— Task details —
Look at the data below and print exactly the lines from its first line through the line with "10. Ao lado"; the pictures stay out of the copy.

BEGIN Task input

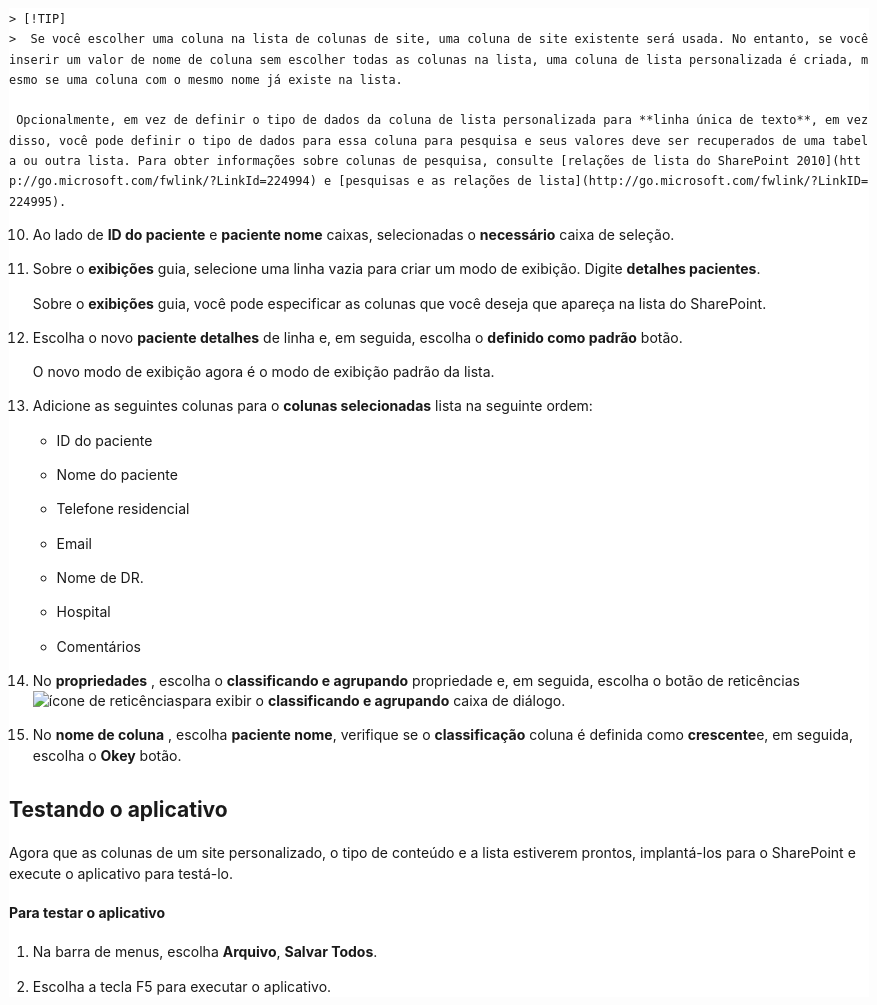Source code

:     > [!TIP]  
    >  Se você escolher uma coluna na lista de colunas de site, uma coluna de site existente será usada. No entanto, se você inserir um valor de nome de coluna sem escolher todas as colunas na lista, uma coluna de lista personalizada é criada, mesmo se uma coluna com o mesmo nome já existe na lista.  
  
     Opcionalmente, em vez de definir o tipo de dados da coluna de lista personalizada para **linha única de texto**, em vez disso, você pode definir o tipo de dados para essa coluna para pesquisa e seus valores deve ser recuperados de uma tabela ou outra lista. Para obter informações sobre colunas de pesquisa, consulte [relações de lista do SharePoint 2010](http://go.microsoft.com/fwlink/?LinkId=224994) e [pesquisas e as relações de lista](http://go.microsoft.com/fwlink/?LinkID=224995).  
  
10. Ao lado de **ID do paciente** e **paciente nome** caixas, selecionadas o **necessário** caixa de seleção.  
  
11. Sobre o **exibições** guia, selecione uma linha vazia para criar um modo de exibição. Digite **detalhes pacientes**.  
  
     Sobre o **exibições** guia, você pode especificar as colunas que você deseja que apareça na lista do SharePoint.  
  
12. Escolha o novo **paciente detalhes** de linha e, em seguida, escolha o **definido como padrão** botão.  
  
     O novo modo de exibição agora é o modo de exibição padrão da lista.  
  
13. Adicione as seguintes colunas para o **colunas selecionadas** lista na seguinte ordem:  
  
    -   ID do paciente  
  
    -   Nome do paciente  
  
    -   Telefone residencial  
  
    -   Email  
  
    -   Nome de DR.  
  
    -   Hospital  
  
    -   Comentários  
  
14. No **propriedades** , escolha o **classificando e agrupando** propriedade e, em seguida, escolha o botão de reticências ![ícone de reticências](../sharepoint/media/ellipsisicon.gif "ícone de reticências")para exibir o **classificando e agrupando** caixa de diálogo.  
  
15. No **nome de coluna** , escolha **paciente nome**, verifique se o **classificação** coluna é definida como **crescente**e, em seguida, escolha o  **Okey** botão.  
  
##  <a name="BKMK_TestApp"></a>Testando o aplicativo  
 Agora que as colunas de um site personalizado, o tipo de conteúdo e a lista estiverem prontos, implantá-los para o SharePoint e execute o aplicativo para testá-lo.  
  
#### <a name="to-test-the-application"></a>Para testar o aplicativo  
  
1.  Na barra de menus, escolha **Arquivo**, **Salvar Todos**.  
  
2.  Escolha a tecla F5 para executar o aplicativo.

END Task input

— Response area —
Source code

:     > [!TIP]  
    >  Se você escolher uma coluna na lista de colunas de site, uma coluna de site existente será usada. No entanto, se você inserir um valor de nome de coluna sem escolher todas as colunas na lista, uma coluna de lista personalizada é criada, mesmo se uma coluna com o mesmo nome já existe na lista.  
  
     Opcionalmente, em vez de definir o tipo de dados da coluna de lista personalizada para **linha única de texto**, em vez disso, você pode definir o tipo de dados para essa coluna para pesquisa e seus valores deve ser recuperados de uma tabela ou outra lista. Para obter informações sobre colunas de pesquisa, consulte [relações de lista do SharePoint 2010](http://go.microsoft.com/fwlink/?LinkId=224994) e [pesquisas e as relações de lista](http://go.microsoft.com/fwlink/?LinkID=224995).  
  
10. Ao lado de **ID do paciente** e **paciente nome** caixas, selecionadas o **necessário** caixa de seleção.  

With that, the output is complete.